■ Your goal: Write out again, please, the records below from the first line to the line holding "<p>Code Break - dasturlash", inclusive, and nothing else.

■ Supplied data:

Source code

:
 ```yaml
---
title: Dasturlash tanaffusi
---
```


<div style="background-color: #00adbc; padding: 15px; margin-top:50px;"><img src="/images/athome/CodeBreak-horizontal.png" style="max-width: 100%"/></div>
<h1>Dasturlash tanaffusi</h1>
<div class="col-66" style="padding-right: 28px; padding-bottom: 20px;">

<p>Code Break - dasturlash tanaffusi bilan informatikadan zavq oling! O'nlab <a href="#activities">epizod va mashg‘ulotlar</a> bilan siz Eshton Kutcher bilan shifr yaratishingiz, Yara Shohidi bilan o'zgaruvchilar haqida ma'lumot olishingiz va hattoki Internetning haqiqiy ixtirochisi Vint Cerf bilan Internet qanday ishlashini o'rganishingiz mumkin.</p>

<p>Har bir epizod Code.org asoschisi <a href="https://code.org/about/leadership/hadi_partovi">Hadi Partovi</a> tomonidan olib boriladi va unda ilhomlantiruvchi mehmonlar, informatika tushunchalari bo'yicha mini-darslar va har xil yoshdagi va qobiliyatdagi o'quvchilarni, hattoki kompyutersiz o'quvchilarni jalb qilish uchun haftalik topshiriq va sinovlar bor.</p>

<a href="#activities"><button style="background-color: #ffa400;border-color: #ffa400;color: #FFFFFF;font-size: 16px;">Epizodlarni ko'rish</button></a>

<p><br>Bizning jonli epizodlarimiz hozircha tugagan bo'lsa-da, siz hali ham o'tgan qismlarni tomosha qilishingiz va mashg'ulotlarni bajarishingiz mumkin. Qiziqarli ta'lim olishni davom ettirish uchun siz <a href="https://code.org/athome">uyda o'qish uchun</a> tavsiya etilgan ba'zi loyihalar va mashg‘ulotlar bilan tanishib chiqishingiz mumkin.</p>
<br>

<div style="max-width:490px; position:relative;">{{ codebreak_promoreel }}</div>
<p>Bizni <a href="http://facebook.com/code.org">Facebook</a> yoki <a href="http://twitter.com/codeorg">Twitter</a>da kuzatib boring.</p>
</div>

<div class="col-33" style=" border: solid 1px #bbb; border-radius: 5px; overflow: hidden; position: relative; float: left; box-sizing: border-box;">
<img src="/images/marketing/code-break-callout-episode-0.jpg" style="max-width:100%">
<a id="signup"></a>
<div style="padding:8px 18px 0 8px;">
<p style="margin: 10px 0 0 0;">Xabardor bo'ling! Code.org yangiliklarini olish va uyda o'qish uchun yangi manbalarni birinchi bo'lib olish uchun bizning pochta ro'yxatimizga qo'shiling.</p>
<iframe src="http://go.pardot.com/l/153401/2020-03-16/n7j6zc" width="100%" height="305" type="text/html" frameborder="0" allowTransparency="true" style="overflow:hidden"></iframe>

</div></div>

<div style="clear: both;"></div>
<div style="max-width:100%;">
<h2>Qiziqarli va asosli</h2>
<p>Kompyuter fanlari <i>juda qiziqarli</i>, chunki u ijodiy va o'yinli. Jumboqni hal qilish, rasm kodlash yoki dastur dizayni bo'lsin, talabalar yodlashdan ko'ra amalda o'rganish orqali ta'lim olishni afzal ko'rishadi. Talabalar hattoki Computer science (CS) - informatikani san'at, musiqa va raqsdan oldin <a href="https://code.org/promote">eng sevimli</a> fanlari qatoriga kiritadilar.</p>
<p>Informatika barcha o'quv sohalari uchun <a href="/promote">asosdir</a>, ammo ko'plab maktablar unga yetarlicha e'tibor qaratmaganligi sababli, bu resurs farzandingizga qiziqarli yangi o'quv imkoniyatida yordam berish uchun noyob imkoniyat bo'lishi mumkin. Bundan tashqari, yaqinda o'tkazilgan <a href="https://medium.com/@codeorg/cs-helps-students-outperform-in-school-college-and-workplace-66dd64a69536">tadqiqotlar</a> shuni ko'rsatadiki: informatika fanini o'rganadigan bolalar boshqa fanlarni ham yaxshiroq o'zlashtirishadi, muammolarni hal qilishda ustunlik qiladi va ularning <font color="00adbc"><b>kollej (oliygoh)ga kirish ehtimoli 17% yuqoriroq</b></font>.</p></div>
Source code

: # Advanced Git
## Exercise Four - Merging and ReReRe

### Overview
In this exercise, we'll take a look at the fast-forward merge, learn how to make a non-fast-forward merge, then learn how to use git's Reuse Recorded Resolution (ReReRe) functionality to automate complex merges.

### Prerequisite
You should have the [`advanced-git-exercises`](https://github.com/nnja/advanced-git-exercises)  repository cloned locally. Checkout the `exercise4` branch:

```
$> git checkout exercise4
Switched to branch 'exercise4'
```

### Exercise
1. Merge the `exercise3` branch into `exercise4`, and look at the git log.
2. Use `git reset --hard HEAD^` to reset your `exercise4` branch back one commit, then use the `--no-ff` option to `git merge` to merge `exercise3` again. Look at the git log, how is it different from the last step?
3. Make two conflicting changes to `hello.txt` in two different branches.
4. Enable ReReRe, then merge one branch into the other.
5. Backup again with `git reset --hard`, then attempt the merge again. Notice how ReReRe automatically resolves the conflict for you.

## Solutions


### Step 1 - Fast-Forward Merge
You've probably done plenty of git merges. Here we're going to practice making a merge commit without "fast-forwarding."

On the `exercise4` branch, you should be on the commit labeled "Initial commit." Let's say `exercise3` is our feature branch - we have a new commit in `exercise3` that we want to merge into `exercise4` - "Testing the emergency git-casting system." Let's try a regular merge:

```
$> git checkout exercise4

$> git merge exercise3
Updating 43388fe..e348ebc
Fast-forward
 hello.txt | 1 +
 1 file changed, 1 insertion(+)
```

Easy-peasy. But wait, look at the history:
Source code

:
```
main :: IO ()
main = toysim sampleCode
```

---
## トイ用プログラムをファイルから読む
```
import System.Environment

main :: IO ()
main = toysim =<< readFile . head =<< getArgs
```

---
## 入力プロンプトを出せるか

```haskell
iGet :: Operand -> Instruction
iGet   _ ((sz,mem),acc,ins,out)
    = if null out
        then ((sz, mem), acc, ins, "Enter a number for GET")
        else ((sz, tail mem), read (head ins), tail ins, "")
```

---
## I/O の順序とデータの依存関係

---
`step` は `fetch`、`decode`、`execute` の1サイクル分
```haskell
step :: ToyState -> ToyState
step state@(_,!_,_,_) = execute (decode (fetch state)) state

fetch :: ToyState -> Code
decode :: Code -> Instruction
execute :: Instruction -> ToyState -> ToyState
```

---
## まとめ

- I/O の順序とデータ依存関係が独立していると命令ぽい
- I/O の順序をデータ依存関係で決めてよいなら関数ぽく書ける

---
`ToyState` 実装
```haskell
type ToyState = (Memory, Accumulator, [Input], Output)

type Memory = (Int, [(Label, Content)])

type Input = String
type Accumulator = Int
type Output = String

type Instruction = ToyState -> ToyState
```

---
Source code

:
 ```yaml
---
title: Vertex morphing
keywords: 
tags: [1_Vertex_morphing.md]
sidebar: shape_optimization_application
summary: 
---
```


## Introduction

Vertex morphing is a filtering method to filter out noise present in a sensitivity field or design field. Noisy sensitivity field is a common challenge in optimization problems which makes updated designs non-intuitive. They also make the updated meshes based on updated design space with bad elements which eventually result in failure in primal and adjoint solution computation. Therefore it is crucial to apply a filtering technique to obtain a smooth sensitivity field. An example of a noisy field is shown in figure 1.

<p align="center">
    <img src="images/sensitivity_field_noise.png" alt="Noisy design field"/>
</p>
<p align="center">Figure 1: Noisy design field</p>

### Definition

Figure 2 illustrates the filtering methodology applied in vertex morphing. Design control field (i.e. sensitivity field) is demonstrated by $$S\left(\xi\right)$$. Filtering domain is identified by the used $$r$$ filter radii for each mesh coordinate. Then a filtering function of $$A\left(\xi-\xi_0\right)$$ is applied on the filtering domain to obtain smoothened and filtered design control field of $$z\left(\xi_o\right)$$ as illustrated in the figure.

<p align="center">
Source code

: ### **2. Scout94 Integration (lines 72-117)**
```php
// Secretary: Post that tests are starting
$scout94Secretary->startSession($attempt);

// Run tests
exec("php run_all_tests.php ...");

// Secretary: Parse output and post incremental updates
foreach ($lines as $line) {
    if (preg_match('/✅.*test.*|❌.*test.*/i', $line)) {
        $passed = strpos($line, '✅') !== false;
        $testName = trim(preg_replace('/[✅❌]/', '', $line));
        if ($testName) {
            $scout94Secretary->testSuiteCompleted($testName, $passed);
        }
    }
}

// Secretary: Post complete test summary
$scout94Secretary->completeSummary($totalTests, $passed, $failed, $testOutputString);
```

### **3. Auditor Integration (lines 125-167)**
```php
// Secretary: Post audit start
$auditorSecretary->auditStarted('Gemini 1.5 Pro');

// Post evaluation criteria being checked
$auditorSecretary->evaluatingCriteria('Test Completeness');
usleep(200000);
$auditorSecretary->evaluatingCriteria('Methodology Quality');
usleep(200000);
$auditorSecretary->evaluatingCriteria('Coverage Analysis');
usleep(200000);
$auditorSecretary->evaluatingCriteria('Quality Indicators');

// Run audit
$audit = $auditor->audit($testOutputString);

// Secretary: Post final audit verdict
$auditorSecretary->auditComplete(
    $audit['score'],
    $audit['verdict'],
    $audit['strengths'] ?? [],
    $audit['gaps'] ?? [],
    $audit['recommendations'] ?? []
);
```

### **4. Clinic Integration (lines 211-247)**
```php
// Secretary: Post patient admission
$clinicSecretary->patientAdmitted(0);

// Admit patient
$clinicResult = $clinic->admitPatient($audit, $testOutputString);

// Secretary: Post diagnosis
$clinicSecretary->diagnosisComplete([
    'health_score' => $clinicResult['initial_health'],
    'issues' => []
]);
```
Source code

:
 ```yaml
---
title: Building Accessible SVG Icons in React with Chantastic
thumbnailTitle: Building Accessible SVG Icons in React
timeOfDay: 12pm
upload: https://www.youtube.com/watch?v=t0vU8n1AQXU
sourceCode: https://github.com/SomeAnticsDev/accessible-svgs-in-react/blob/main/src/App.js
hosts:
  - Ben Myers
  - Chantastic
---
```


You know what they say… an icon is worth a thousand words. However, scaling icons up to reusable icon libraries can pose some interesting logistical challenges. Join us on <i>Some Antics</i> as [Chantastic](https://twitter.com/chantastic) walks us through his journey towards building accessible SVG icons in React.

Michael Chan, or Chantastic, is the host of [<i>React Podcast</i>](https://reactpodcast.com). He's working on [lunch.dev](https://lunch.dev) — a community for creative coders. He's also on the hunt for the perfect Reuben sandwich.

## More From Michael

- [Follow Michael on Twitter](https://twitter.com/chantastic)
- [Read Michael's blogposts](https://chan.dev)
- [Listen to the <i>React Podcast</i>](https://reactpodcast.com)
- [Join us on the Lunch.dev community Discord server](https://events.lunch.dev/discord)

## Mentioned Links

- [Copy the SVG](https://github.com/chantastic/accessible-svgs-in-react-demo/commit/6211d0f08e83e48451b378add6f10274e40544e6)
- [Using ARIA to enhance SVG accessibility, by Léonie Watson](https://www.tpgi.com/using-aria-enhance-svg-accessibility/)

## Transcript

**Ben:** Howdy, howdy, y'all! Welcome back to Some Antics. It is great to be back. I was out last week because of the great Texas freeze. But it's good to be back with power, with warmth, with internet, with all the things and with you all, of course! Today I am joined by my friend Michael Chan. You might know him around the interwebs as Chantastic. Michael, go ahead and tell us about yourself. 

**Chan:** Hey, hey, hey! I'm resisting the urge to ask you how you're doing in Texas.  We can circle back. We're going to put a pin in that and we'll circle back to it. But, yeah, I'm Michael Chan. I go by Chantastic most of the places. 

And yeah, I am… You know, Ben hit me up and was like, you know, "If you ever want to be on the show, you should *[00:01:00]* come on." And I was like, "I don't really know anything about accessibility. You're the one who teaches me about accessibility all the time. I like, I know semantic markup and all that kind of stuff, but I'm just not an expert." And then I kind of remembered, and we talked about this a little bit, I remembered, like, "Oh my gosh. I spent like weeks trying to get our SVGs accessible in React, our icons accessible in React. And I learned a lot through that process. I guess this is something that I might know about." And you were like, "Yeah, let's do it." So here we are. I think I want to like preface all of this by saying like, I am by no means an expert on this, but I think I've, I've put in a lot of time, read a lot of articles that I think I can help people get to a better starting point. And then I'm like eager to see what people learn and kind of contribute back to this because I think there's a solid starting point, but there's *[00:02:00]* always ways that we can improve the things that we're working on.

■ Result of the exercise:
Source code

:
 ```yaml
---
title: Dasturlash tanaffusi
---
```


<div style="background-color: #00adbc; padding: 15px; margin-top:50px;"><img src="/images/athome/CodeBreak-horizontal.png" style="max-width: 100%"/></div>
<h1>Dasturlash tanaffusi</h1>
<div class="col-66" style="padding-right: 28px; padding-bottom: 20px;">

<p>Code Break - dasturlash tanaffusi bilan informatikadan zavq oling! O'nlab <a href="#activities">epizod va mashg‘ulotlar</a> bilan siz Eshton Kutcher bilan shifr yaratishingiz, Yara Shohidi bilan o'zgaruvchilar haqida ma'lumot olishingiz va hattoki Internetning haqiqiy ixtirochisi Vint Cerf bilan Internet qanday ishlashini o'rganishingiz mumkin.</p>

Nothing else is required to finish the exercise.